#### Work to complete:
Exact copies of the lines from the start of the records through the line with "index mcp: (304, 293)" are what the answer must hold; pictures are not part of it.

####

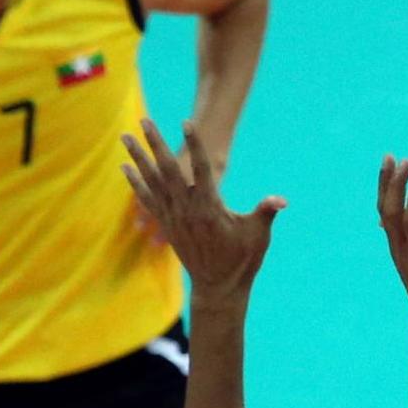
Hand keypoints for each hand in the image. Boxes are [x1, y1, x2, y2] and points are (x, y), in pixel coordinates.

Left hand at [120, 119, 281, 303]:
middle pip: (167, 169)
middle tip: (144, 119)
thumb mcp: (258, 236)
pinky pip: (146, 199)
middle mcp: (186, 210)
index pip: (201, 169)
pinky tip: (126, 166)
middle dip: (155, 143)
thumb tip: (281, 200)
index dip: (194, 144)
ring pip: (151, 181)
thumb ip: (266, 213)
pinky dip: (135, 182)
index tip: (186, 122)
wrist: (218, 288)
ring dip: (138, 157)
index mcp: (210, 208)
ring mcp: (173, 217)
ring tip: (125, 135)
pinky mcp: (167, 224)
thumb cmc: (242, 261)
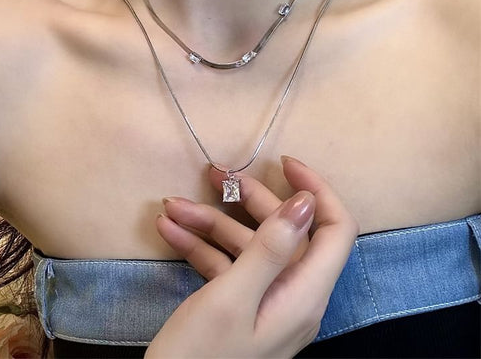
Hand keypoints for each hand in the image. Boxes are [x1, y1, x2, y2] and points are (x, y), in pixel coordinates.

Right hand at [144, 156, 359, 358]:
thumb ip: (271, 248)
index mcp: (304, 293)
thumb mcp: (232, 297)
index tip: (284, 164)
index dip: (316, 190)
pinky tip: (168, 231)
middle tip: (212, 176)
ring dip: (209, 223)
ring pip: (246, 246)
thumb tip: (305, 201)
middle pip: (282, 230)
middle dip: (246, 200)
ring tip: (171, 206)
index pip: (334, 229)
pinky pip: (226, 266)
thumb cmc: (200, 358)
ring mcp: (265, 299)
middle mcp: (292, 293)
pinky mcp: (240, 305)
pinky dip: (199, 247)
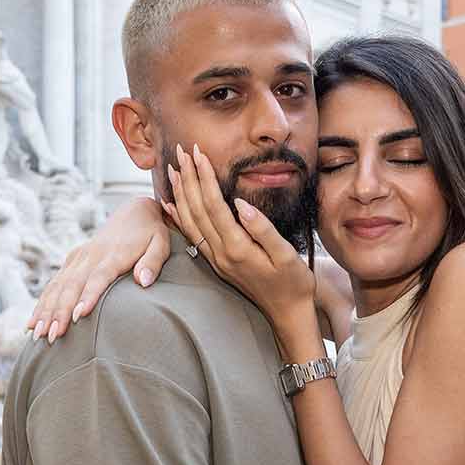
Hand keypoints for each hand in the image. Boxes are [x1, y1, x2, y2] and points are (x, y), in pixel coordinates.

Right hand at [27, 197, 169, 341]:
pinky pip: (54, 284)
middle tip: (54, 335)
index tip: (79, 316)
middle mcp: (91, 255)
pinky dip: (42, 303)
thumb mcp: (161, 243)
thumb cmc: (150, 233)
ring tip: (39, 334)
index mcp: (113, 254)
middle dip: (60, 311)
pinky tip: (33, 323)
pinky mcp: (72, 261)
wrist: (134, 212)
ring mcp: (79, 258)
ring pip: (58, 286)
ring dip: (47, 310)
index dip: (88, 296)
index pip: (98, 277)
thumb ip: (153, 262)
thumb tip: (144, 281)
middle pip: (72, 285)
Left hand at [165, 144, 315, 337]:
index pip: (213, 205)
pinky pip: (192, 236)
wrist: (288, 314)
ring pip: (190, 221)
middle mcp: (220, 254)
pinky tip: (170, 204)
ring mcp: (216, 260)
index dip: (204, 177)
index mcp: (237, 247)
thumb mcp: (286, 256)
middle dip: (188, 177)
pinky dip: (179, 217)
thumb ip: (262, 229)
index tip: (199, 152)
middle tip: (182, 150)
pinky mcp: (217, 263)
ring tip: (174, 169)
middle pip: (197, 209)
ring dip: (180, 193)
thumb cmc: (294, 284)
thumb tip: (241, 203)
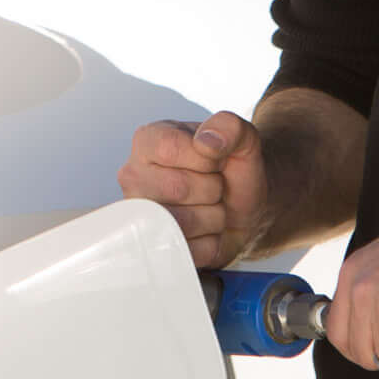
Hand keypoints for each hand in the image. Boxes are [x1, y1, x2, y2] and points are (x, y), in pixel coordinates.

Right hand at [120, 110, 268, 268]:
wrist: (245, 207)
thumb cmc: (234, 170)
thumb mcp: (243, 139)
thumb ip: (229, 127)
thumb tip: (207, 141)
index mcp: (148, 140)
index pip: (170, 149)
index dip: (205, 159)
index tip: (215, 160)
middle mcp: (133, 176)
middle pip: (177, 188)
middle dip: (212, 189)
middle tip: (214, 186)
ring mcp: (139, 215)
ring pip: (181, 224)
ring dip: (213, 217)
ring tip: (210, 206)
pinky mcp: (153, 248)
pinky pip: (189, 251)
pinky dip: (210, 243)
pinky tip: (206, 230)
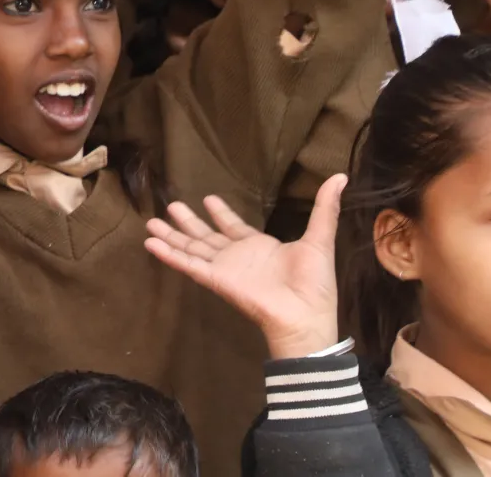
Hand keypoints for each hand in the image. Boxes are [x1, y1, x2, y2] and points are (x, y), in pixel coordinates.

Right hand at [145, 175, 347, 359]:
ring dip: (171, 236)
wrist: (304, 314)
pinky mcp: (215, 279)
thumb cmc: (314, 282)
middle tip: (171, 205)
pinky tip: (150, 244)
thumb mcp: (320, 239)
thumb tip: (341, 176)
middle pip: (206, 236)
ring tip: (150, 222)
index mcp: (260, 248)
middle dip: (188, 222)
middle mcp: (237, 257)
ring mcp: (223, 268)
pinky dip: (168, 255)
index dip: (222, 214)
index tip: (209, 199)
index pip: (235, 228)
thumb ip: (325, 209)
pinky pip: (188, 264)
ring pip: (191, 247)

####

#### Output of the exercise:
Hand keypoints for each hand in the image. Boxes are [x1, y1, x2, y2] and points are (x, y), in pixel coordinates.

Left hand at [120, 119, 281, 303]:
middle pip: (167, 169)
middle tip: (144, 119)
thumb mcp: (258, 236)
pinky pip: (146, 199)
middle mcp: (186, 210)
index pip: (201, 169)
pinky tip: (126, 166)
middle dip: (155, 143)
thumb tip: (281, 200)
index dip: (194, 144)
ring pip: (151, 181)
thumb ip: (266, 213)
pinky dip: (135, 182)
index tip: (186, 122)
wrist: (218, 288)
ring dip: (138, 157)
index mcp: (210, 208)
ring mcp: (173, 217)
ring tip: (125, 135)
pinky mcp: (167, 224)
thumb cmc: (242, 261)
Hand keypoints for each hand in the image. Boxes are [x1, y1, x2, y2] and points are (x, y), in pixel coordinates.

Right hand at [144, 156, 359, 358]:
thumb ip: (271, 248)
index mcp: (304, 293)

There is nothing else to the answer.